#### EXTRACTED MATERIAL ####

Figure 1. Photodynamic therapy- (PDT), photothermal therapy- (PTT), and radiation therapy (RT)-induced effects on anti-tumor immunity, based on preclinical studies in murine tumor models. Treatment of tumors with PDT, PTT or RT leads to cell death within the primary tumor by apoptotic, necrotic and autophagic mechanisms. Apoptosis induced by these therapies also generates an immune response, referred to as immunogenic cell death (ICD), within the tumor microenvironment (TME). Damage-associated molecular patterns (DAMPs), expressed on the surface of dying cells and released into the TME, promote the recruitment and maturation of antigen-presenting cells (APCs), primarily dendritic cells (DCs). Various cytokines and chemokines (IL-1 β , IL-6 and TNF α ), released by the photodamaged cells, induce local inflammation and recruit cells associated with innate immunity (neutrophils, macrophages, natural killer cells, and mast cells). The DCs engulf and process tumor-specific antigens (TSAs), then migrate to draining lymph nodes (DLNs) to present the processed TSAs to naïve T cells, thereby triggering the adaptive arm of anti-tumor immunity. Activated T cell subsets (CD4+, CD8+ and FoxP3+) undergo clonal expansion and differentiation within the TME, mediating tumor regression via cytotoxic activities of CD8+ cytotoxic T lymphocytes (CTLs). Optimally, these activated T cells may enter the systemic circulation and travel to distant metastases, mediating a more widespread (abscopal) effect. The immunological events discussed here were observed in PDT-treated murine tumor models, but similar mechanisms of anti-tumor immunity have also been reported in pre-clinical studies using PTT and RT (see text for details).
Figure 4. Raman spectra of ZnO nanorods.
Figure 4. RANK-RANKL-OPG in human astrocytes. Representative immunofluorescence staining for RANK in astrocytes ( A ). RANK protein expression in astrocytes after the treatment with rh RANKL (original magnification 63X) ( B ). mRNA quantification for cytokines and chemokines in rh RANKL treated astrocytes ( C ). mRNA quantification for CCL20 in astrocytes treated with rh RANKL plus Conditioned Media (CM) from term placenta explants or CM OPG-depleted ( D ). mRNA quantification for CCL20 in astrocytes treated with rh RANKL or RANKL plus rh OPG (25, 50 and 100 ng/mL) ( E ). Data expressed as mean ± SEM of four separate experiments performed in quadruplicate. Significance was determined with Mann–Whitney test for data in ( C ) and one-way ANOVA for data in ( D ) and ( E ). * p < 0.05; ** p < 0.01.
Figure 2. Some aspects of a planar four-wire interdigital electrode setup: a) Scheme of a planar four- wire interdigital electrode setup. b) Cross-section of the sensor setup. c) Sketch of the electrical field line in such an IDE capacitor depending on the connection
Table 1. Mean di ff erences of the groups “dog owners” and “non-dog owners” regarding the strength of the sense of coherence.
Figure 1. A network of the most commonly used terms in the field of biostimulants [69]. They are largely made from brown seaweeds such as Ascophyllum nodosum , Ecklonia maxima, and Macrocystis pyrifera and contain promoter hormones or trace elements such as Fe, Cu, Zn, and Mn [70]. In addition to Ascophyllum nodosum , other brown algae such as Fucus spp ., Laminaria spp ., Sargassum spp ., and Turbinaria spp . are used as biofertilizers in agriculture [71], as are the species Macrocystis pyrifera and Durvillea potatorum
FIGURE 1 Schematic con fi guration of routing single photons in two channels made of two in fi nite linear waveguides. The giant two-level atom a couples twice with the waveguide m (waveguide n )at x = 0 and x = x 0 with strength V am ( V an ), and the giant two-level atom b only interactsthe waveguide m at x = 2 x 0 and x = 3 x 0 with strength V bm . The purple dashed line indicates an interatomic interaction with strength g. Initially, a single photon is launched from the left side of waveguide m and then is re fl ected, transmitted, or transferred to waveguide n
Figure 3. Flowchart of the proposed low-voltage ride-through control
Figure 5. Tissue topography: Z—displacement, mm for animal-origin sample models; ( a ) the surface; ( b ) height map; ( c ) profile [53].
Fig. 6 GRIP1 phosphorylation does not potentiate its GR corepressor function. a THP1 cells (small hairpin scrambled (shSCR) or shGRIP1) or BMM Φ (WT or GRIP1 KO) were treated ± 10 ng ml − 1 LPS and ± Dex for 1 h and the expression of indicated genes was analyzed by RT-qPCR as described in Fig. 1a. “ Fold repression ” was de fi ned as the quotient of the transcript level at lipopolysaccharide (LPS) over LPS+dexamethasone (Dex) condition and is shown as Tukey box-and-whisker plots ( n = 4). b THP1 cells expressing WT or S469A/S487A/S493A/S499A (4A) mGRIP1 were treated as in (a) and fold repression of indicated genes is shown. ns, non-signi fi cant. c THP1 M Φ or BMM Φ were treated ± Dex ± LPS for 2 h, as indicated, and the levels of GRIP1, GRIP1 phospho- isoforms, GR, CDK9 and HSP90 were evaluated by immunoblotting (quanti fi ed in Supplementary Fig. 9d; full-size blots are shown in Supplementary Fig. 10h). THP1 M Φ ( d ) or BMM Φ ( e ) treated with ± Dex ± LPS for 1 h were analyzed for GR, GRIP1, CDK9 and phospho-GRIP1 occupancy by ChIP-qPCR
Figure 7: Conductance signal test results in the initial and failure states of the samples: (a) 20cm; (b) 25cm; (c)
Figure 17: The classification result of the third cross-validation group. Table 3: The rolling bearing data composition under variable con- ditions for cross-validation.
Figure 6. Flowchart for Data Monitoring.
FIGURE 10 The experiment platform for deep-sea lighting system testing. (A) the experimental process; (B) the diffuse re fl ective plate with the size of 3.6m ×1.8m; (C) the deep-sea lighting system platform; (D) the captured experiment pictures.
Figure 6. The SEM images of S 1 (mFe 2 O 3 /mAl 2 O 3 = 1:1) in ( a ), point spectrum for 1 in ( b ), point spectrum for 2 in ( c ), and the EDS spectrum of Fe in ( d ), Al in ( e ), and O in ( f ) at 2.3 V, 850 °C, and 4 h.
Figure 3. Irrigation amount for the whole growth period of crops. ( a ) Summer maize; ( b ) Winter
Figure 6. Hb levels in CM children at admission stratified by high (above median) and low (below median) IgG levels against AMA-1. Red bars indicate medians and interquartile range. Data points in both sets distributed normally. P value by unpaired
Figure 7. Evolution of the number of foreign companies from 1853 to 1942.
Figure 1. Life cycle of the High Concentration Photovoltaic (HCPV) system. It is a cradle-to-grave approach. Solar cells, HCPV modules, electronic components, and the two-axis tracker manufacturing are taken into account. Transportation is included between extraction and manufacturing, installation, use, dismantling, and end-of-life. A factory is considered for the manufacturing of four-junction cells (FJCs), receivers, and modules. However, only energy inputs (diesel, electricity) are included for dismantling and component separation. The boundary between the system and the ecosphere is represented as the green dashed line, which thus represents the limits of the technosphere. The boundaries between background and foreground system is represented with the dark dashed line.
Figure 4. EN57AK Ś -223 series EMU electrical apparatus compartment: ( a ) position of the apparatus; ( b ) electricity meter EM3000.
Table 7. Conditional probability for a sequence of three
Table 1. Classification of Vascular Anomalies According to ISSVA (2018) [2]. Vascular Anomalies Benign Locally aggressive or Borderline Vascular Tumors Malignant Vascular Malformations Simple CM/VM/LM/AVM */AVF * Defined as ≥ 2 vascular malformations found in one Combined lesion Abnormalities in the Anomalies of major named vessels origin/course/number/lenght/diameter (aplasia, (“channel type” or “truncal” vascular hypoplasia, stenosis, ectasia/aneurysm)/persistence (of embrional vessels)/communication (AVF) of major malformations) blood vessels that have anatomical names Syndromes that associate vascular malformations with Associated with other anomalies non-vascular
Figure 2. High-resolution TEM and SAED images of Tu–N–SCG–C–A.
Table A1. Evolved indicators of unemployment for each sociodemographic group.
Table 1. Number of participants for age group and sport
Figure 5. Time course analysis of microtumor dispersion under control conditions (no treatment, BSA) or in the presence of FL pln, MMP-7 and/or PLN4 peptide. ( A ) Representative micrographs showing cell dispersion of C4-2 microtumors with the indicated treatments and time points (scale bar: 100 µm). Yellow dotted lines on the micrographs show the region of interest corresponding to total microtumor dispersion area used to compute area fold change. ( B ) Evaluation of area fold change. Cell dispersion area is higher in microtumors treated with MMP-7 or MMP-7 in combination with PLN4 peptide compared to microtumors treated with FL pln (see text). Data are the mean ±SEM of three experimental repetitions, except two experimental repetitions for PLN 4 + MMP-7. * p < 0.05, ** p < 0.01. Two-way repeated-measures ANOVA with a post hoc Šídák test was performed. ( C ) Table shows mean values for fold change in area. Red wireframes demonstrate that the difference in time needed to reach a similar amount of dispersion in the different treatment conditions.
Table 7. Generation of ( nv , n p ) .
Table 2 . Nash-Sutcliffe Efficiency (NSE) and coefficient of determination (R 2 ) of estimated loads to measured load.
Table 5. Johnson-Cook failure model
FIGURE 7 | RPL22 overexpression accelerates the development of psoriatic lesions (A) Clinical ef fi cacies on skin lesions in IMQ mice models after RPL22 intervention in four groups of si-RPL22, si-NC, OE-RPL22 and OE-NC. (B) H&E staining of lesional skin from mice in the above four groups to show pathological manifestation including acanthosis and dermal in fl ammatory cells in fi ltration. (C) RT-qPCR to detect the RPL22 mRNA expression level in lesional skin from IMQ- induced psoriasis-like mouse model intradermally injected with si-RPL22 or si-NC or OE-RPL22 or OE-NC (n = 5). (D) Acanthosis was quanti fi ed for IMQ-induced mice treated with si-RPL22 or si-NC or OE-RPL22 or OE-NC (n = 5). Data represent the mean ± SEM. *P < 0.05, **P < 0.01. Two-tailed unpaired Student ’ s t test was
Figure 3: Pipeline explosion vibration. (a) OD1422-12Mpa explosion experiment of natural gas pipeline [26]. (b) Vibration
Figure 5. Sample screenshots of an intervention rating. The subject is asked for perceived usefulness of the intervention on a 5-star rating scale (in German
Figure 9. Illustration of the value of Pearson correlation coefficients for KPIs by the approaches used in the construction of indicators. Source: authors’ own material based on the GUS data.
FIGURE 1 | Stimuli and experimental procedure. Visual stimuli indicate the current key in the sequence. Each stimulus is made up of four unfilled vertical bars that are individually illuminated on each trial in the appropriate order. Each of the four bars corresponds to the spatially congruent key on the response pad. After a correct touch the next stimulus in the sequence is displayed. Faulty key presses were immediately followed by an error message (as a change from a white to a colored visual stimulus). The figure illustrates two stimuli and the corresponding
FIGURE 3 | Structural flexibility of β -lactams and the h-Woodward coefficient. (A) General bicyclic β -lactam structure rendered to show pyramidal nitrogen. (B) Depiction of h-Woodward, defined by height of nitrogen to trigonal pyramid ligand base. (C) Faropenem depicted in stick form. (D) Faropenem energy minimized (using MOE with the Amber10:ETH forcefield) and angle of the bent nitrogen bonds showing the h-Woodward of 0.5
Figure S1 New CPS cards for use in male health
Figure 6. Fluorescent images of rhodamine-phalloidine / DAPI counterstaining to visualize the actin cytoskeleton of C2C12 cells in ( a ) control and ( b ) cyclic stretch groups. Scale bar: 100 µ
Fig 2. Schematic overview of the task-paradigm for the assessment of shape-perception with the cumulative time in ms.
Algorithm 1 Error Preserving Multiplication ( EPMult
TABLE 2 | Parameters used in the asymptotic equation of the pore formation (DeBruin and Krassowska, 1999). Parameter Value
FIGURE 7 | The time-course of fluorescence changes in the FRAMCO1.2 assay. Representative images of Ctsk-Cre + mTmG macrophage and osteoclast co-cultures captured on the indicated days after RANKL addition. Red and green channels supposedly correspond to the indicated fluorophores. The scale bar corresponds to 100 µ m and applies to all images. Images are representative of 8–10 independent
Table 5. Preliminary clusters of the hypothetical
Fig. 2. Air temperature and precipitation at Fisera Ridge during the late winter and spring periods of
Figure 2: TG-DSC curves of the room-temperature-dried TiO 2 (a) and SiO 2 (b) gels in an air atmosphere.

####

Every line of the entries above that holds "indicators" should be copied out.

Table A1. Evolved indicators of unemployment for each sociodemographic group.
Figure 9. Illustration of the value of Pearson correlation coefficients for KPIs by the approaches used in the construction of indicators. Source: authors’ own material based on the GUS data.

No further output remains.